If you zoom in into the concrete event types, for example, OrderPlacedAtRestaurantEvent, you will notice that it is formed by combining other types: RestaurantId, OrderId, OrderLineItem. Essentially, OrderPlacedAtRestaurantEvent data class is a Product type which models AND relationship:

OrderPlacedAtRestaurantEvent = RestaurantId & OrderId & list of [OrderLineItem]

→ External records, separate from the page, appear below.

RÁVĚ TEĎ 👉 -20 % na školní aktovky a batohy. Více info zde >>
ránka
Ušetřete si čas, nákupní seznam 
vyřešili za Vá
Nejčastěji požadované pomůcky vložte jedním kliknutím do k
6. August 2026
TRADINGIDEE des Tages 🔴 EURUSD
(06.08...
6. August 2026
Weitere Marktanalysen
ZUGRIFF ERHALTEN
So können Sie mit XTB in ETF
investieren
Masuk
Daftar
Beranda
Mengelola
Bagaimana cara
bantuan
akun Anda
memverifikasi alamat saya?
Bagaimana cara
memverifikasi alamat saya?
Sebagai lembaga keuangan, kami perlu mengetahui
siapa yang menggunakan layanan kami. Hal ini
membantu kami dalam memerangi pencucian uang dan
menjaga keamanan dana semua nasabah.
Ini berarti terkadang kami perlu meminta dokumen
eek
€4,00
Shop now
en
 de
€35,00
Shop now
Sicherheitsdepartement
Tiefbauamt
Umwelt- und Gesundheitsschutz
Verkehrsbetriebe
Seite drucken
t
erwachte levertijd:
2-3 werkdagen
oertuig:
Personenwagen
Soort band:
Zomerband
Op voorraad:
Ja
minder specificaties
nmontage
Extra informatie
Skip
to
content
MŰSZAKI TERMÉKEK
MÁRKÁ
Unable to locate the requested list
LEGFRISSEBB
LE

As with commands, the kotlin value and data classes are used to model events, making our model robust, well typed and less error-prone.

State

The current state of the information system is evolved out of past events/facts.

data class Restaurant(
    val id: RestaurantId,
    val name: RestaurantName,
    val menu: RestaurantMenu
)

data class Order(
    val id: OrderId,
    val restaurantId: RestaurantId,
    val status: OrderStatus,
    val lineItems: ImmutableList<OrderLineItem>
)

Product/AND

If you zoom in into the concrete state types, for example, Restaurant, you will notice that it is formed by combining other types: RestaurantId, RestaurantName, RestaurantMenu. Essentially, Restaurant data class is a Product type that models AND relationship:

Restaurant = RestaurantId & RestaurantName & RestaurantMenu

Embrace Immutability

Kotlin encourages developers to write immutably, by using val in your data types. Immutable objects are thread safe. No race conditions, no concurrency problems, no need to synchronize.

We can afford it!

Encapsulation

info

One might object that algebraic data types violate encapsulation by making public the internal representation of a type. In functional programming, we approach concerns about encapsulation differently / we don’t typically have a delicate mutable state which could lead to bugs or violation of invariants if exposed publicly. Exposing the data constructors of a data type is often fine, and the decision to do so is approached much like any other decision about what the public API of a data type should be.

Book - Functional Programming in Kotlin

In order to achieve better encapsulation, one could use interfaces instead of data classes as a public API by restricting data classes to package private. Taking into account that we achieved a great deal of immutability, this might not be needed.